:: Text passage ::

The directors may be paid their expenses, if any, of attendance at each meeting
of the Board of Directors and may be paid a fixed sum for attendance at each
meeting of the Board of Directors or paid a stated salary or paid other
compensation as director.  No such payment shall preclude any director from
serving the Corporation in any other capacity and receiving compensation
therefor.  Members of special or standing committees may be allowed like
compensation for attending committee meetings.

     Section 10. Director Emeritus.
     ----------- ----------------- 

     The Board of Directors, may designate any person who has served as a
director of this Corporation as Director Emeritus, upon resignation or other
retirement or termination of any such director's tenure of office.  Any Director
Emeritus shall be extended thereafter all of the incidental courtesies of
Hollywood Turf Club usually extended to active directors, and so long as such
person shall 

                                      -9-

 
desire the same, each such person shall be known as a Director Emeritus. Such
courtesies shall include the use of a director's badge, together with the use of
the Director's Lounge and similar incidental privileges. The Director Emeritus
shall not, however, be entitled to attend any meetings of the Board of Directors
or of any committee thereof without special invitation nor shall such Director
Emeritus have any vote or voice in management other than merely as a
stockholder, if he be such a stockholder. The privileges and position of a
Director Emeritus hereunder shall be personal, non-transferable and shall cease
entirely upon his death and may be revoked by the Board of Directors with or
without cause at any time.

:::

Job item A:
In the records, from the first line through the line containing "Многие годы я", swap "новенький" for "новичок" and reproduce those lines with nothing else changed. Omit the pictures.

:: Dataset records ::

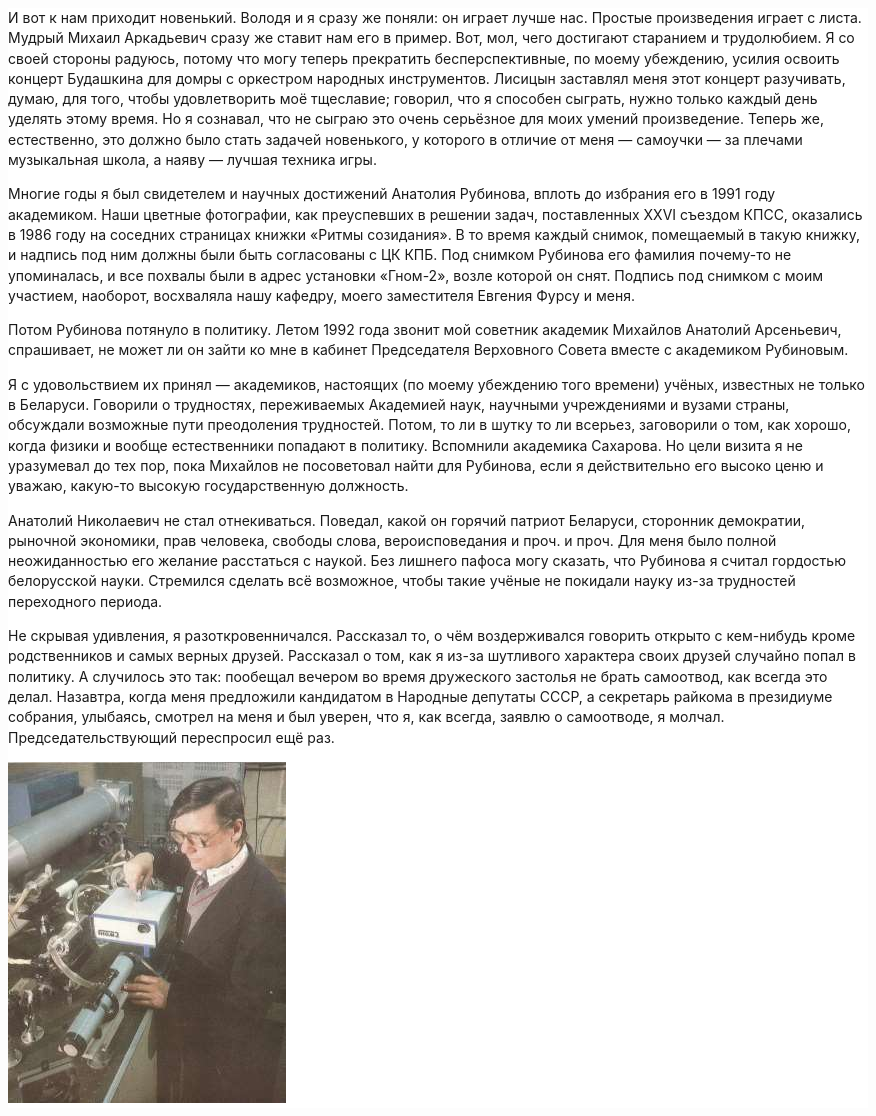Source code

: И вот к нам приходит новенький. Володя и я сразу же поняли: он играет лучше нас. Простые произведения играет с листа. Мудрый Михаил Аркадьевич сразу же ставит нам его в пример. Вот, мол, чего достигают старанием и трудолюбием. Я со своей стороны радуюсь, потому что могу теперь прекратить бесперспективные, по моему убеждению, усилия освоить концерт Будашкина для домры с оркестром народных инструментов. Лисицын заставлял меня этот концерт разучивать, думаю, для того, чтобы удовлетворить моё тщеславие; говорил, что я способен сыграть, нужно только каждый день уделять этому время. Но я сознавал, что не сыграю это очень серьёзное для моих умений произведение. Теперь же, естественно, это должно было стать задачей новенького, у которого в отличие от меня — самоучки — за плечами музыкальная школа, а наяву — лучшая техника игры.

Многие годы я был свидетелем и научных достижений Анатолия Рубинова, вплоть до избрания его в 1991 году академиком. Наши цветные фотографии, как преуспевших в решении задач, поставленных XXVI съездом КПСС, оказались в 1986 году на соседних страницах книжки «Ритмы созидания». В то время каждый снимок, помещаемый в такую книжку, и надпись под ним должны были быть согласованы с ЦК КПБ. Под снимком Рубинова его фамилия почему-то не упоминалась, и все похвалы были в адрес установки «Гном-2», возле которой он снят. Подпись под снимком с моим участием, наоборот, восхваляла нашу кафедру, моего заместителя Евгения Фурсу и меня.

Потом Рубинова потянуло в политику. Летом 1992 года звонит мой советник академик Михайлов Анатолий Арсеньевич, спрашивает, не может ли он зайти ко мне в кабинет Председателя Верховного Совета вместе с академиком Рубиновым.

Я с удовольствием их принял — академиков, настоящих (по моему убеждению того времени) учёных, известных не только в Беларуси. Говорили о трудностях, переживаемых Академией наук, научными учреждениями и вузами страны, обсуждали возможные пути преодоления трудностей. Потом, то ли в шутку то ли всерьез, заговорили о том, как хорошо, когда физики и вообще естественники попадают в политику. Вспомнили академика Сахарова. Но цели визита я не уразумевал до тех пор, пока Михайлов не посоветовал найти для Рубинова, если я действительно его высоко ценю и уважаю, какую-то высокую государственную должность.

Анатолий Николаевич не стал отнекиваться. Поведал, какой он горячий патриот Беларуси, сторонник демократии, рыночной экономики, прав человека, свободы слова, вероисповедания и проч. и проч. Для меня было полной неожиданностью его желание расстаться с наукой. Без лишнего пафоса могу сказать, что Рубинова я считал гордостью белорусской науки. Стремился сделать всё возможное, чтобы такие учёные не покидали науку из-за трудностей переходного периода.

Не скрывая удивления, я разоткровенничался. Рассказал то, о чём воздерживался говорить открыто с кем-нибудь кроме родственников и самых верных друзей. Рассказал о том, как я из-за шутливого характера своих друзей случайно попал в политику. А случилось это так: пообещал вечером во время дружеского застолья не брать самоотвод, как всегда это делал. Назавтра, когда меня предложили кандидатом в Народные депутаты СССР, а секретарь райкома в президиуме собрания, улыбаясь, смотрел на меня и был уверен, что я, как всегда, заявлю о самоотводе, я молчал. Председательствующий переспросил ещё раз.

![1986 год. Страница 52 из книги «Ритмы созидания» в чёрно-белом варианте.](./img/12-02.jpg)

:::

Job item B:
Retype the bylaws text on director compensation and Director Emeritus in full, with no changes.

Response area A:
Source code

: И вот к нам приходит новичок. Володя и я сразу же поняли: он играет лучше нас. Простые произведения играет с листа. Мудрый Михаил Аркадьевич сразу же ставит нам его в пример. Вот, мол, чего достигают старанием и трудолюбием. Я со своей стороны радуюсь, потому что могу теперь прекратить бесперспективные, по моему убеждению, усилия освоить концерт Будашкина для домры с оркестром народных инструментов. Лисицын заставлял меня этот концерт разучивать, думаю, для того, чтобы удовлетворить моё тщеславие; говорил, что я способен сыграть, нужно только каждый день уделять этому время. Но я сознавал, что не сыграю это очень серьёзное для моих умений произведение. Теперь же, естественно, это должно было стать задачей новенького, у которого в отличие от меня — самоучки — за плечами музыкальная школа, а наяву — лучшая техника игры.

Многие годы я был свидетелем и научных достижений Анатолия Рубинова, вплоть до избрания его в 1991 году академиком. Наши цветные фотографии, как преуспевших в решении задач, поставленных XXVI съездом КПСС, оказались в 1986 году на соседних страницах книжки «Ритмы созидания». В то время каждый снимок, помещаемый в такую книжку, и надпись под ним должны были быть согласованы с ЦК КПБ. Под снимком Рубинова его фамилия почему-то не упоминалась, и все похвалы были в адрес установки «Гном-2», возле которой он снят. Подпись под снимком с моим участием, наоборот, восхваляла нашу кафедру, моего заместителя Евгения Фурсу и меня.

Response area B:
The directors may be paid their expenses, if any, of attendance at each meeting
of the Board of Directors and may be paid a fixed sum for attendance at each
meeting of the Board of Directors or paid a stated salary or paid other
compensation as director.  No such payment shall preclude any director from
serving the Corporation in any other capacity and receiving compensation
therefor.  Members of special or standing committees may be allowed like
compensation for attending committee meetings.

     Section 10. Director Emeritus.
     ----------- ----------------- 

     The Board of Directors, may designate any person who has served as a
director of this Corporation as Director Emeritus, upon resignation or other
retirement or termination of any such director's tenure of office.  Any Director
Emeritus shall be extended thereafter all of the incidental courtesies of
Hollywood Turf Club usually extended to active directors, and so long as such
person shall 

                                      -9-

 
desire the same, each such person shall be known as a Director Emeritus. Such
courtesies shall include the use of a director's badge, together with the use of
the Director's Lounge and similar incidental privileges. The Director Emeritus
shall not, however, be entitled to attend any meetings of the Board of Directors
or of any committee thereof without special invitation nor shall such Director
Emeritus have any vote or voice in management other than merely as a
stockholder, if he be such a stockholder. The privileges and position of a
Director Emeritus hereunder shall be personal, non-transferable and shall cease
entirely upon his death and may be revoked by the Board of Directors with or
without cause at any time.